Over the past few weeks, across multiple conversations, I come back to a central idea that bubbles up whenever I think about a future that doesn't involve a full-time job in academia: what would it take to move my writing to a front and central (read main wage earning) position?
Before I go much further, let me answer the protests that always arise at the idea of the loss of full-time jobs in academia. I don't think that higher education is going to disappear anytime soon, although the changes are coming quickly now. I think there will be jobs for people like me, people with a Ph.D. in English. But I think that those jobs will be part-time. We've seen a serious erosion of tenure-track jobs in the last 10-20 years. As people retire, those people are replaced by part-time people.

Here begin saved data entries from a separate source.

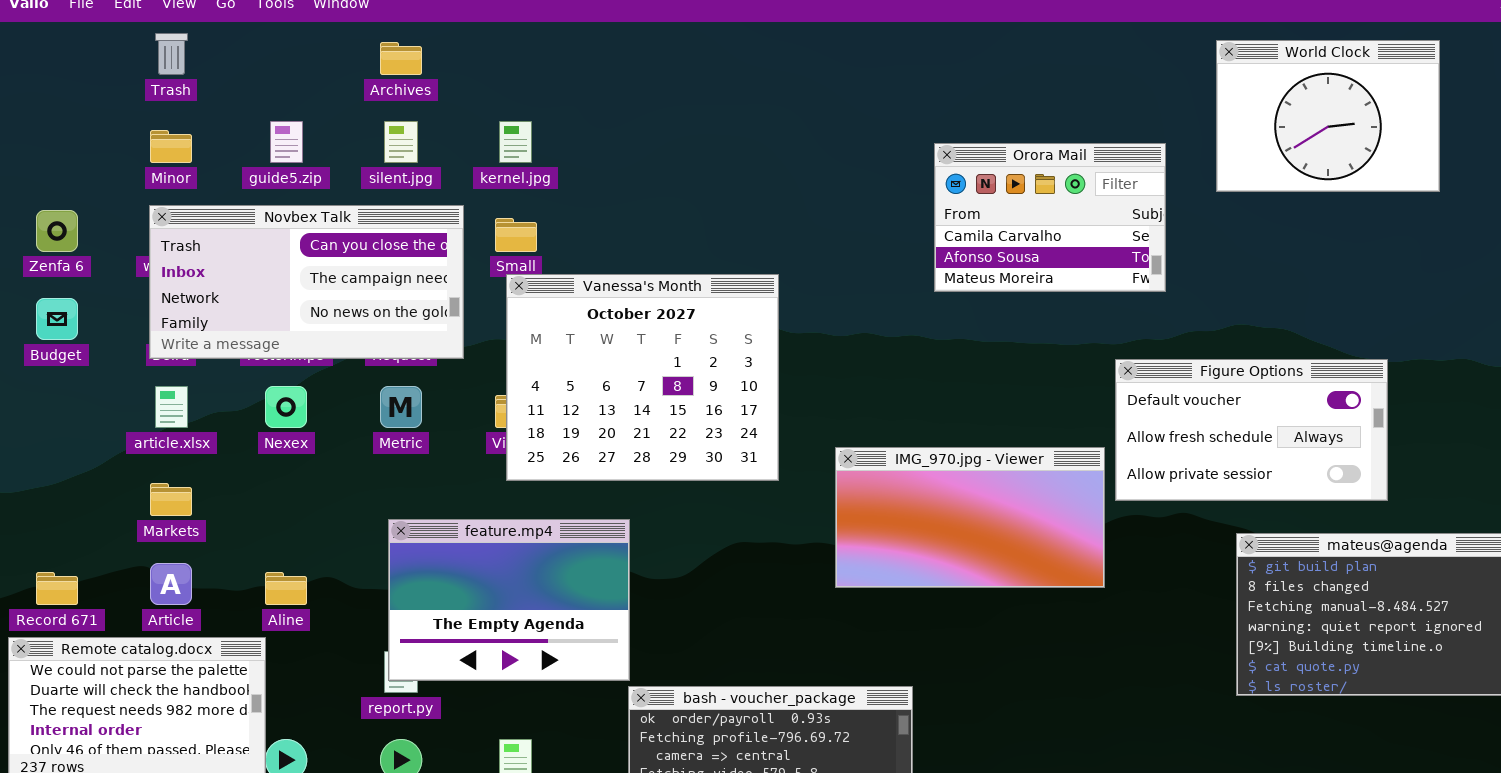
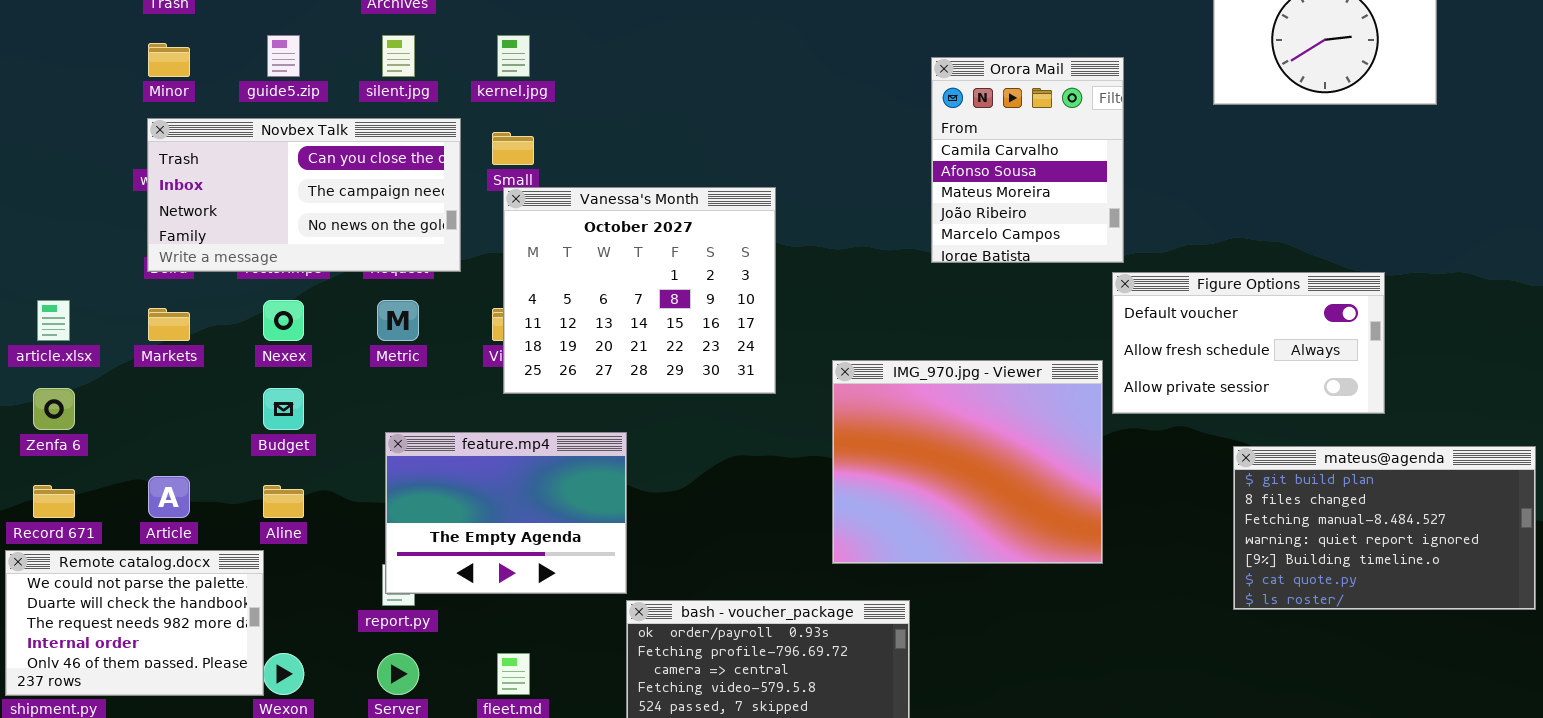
Orora Mail: [934,143,1166,292] -> [931,57,1124,263], resized
Zenfa 6: [36,210,78,252] -> [33,388,75,430], moved
Budget: [36,298,78,340] -> [263,388,304,430], moved
article.xlsx: [155,386,188,428] -> [37,300,70,341], moved
IMG_970.jpg - Viewer: [835,447,1105,588] -> [832,360,1103,564], resized
Markets: [150,483,192,516] -> [148,308,190,341], moved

Maybe I can keep a step or two ahead of these developments. But it's time to think about other possibilities, which leads me to thinking about how to make the writing more central, the academia at the margins.

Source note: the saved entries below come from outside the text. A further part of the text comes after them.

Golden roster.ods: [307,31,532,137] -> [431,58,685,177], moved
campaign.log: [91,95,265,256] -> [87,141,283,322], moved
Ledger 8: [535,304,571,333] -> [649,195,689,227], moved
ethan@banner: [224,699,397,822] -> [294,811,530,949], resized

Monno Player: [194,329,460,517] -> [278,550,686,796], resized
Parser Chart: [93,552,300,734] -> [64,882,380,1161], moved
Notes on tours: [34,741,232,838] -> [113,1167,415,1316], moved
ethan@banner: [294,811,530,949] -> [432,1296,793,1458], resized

Regular readers of this blog know that I'm working on a memoir that looks at leading a spiritually integrated/honest life if one spends a lot of time in a workplace that doesn't always support that idea. I've thought of ways that memoir could lead to other things: regular columns in magazines, speaking engagements, leading retreats. I've even thought of other books, like how to books (how to find a new job at midlife, how to use the lives of saints to inspire our 21st century lives).
I think back to conversations I've had with friends who have known me for a long time. A few years ago, at Mepkin Abbey, one of my Charleston friends said, "You've talked about becoming a spiritual director for a long time now. Maybe it's time to pursue that with more focus."
Another friend recently told me, "You've mentioned hospice work a lot lately. Maybe it's time to contact some hospice people just to see what kind of jobs would be available."
I've always assumed I would need to be ordained to be a hospice chaplain. In my Lutheran tradition, to be ordained would require 4 years of school that I would pay for, at least most of it. So, barring some really good scholarships, I'd be looking at roughly $60,000-$80,000, I think. And that's without counting the cost of relocating.
Of course, not every possibility would require lots of money or relocation. I really like this program that trains spiritual directors, for example, a distance learning kind of program that would only require me to be on site several times a year. It's like a low-residence MFA. The same group offers this program for training retreat leaders. It, too, is a low-residency program.
And there's always teaching. I'm not opposed to academia, just unwilling to count on academia alone. I'd love to do more teaching of poetry, especially if I could combine it with teaching of spiritual disciplines (a class on Writing Poetry, Writing Prayer anyone?).
As I told my friend on Friday, I feel like I have a lot of different pieces that could end up working together, but right now, I am unsure of how/when it will all come together.
Yesterday, it occurs to me that in 3 years, I'll be 50 years old. I'd like to have these pieces in place by the time I'm 50. Of course, if a different set of pieces assemble out of my discernment process, that will be O.K. too. But I'd like to be ever more intentional over the next 3 years.